_Text excerpt_:
** START **

# Wardrobe Shelves



## crunchman12002 (Jul 26, 2009)

The wardrobe in the 2005 25RSS had a lot of wasted space. I made a drawer that slides out and installed some wire shelves. The original hanger bar was left so DW can hang a few things if needed.
The mod should help keep things organized but we will test it 10/2 on our last trip of the year.
crunchman

http://s854.photobucket.com/albums/ab106/crunchman12002/[/img]


----------



## TwoElkhounds (Mar 11, 2007)

Very nice!! Makes good use of wasted space. I will add this mod to my list.

DAN


----------



## Oregon_Camper (Sep 13, 2004)

Nice work indeed....


----------



## Sayonara (Jul 23, 2007)

Nice job !!


----------



## ED_RN (Jun 25, 2006)

Really nice job. Have to think about the drawer idea. That would sure make getting things out of there easier on the back.


----------



## JerseyGirl86 (Mar 30, 2009)

Love it!


----------



## Rob_G (Feb 16, 2006)

TwoElkhounds said:


> Very nice!! Makes good use of wasted space. I will add this mod to my list.
> 
> DAN


x2


----------



## crunchman12002 (Jul 26, 2009)

Thanks for the complements, yes the drawer does make it much easier to get at things in the back of the wardrobe. The hardest part was getting the drawer glides to work. The space is un-square and un-level. Took awhile to shim the glides just right but I got it. The best part is the wife is happy.







(until the next mod. lol)
crunchman


----------



## Scoutr2 (Aug 21, 2006)

TwoElkhounds said:


> Very nice!! Makes good use of wasted space. I will add this mod to my list.
> 
> DAN


X2!

I've thought about how to improve that space, and this looks like just the ticket. I have a similar space in the back, by the bunks. It, too needs this kind of improvement.

Thanks!









Mike


----------

** END **

(Records from a data collection)

** START **

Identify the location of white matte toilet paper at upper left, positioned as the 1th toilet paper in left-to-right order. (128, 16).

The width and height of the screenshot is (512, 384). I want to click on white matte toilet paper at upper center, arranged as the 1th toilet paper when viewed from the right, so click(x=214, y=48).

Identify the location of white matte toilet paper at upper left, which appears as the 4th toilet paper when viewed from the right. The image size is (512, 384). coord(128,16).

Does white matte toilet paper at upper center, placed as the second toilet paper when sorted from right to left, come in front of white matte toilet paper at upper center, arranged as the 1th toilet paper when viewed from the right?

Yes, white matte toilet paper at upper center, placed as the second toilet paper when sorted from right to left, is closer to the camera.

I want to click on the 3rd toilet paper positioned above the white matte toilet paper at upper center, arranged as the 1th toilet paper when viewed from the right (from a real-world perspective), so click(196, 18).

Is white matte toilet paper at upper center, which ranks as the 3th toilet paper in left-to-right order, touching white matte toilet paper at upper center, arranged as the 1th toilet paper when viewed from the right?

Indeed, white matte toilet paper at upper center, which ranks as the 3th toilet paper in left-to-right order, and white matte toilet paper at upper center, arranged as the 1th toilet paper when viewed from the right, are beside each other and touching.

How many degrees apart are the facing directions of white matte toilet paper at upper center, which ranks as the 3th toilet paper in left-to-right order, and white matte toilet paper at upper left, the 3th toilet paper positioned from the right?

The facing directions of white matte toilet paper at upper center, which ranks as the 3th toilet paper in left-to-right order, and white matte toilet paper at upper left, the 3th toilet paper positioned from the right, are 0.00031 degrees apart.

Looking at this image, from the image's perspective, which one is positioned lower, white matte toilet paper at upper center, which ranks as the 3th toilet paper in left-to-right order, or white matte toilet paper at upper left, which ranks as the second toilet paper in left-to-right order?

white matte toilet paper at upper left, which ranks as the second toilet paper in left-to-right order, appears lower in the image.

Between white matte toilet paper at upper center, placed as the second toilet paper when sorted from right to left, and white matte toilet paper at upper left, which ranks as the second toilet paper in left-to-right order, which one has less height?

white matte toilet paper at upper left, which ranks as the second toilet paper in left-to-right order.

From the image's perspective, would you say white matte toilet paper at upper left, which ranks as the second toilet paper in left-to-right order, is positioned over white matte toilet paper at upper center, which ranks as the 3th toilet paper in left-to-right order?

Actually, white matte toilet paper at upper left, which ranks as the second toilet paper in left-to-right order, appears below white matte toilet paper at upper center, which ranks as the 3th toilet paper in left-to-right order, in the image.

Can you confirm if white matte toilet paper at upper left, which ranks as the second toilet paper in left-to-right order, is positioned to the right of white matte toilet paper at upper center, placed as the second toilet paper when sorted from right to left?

** END **

_Job 1_: Update the wardrobe shelves thread starting at "The wardrobe in" and ending at "things if needed.", putting "closet rod" wherever "hanger bar" appears.
_Job 2_: According to the wardrobe shelves thread, what was the hardest part of building the mod?

_Exercise answer 1_:
The wardrobe in the 2005 25RSS had a lot of wasted space. I made a drawer that slides out and installed some wire shelves. The original closet rod was left so DW can hang a few things if needed.

_Exercise answer 2_: Getting the drawer glides to work.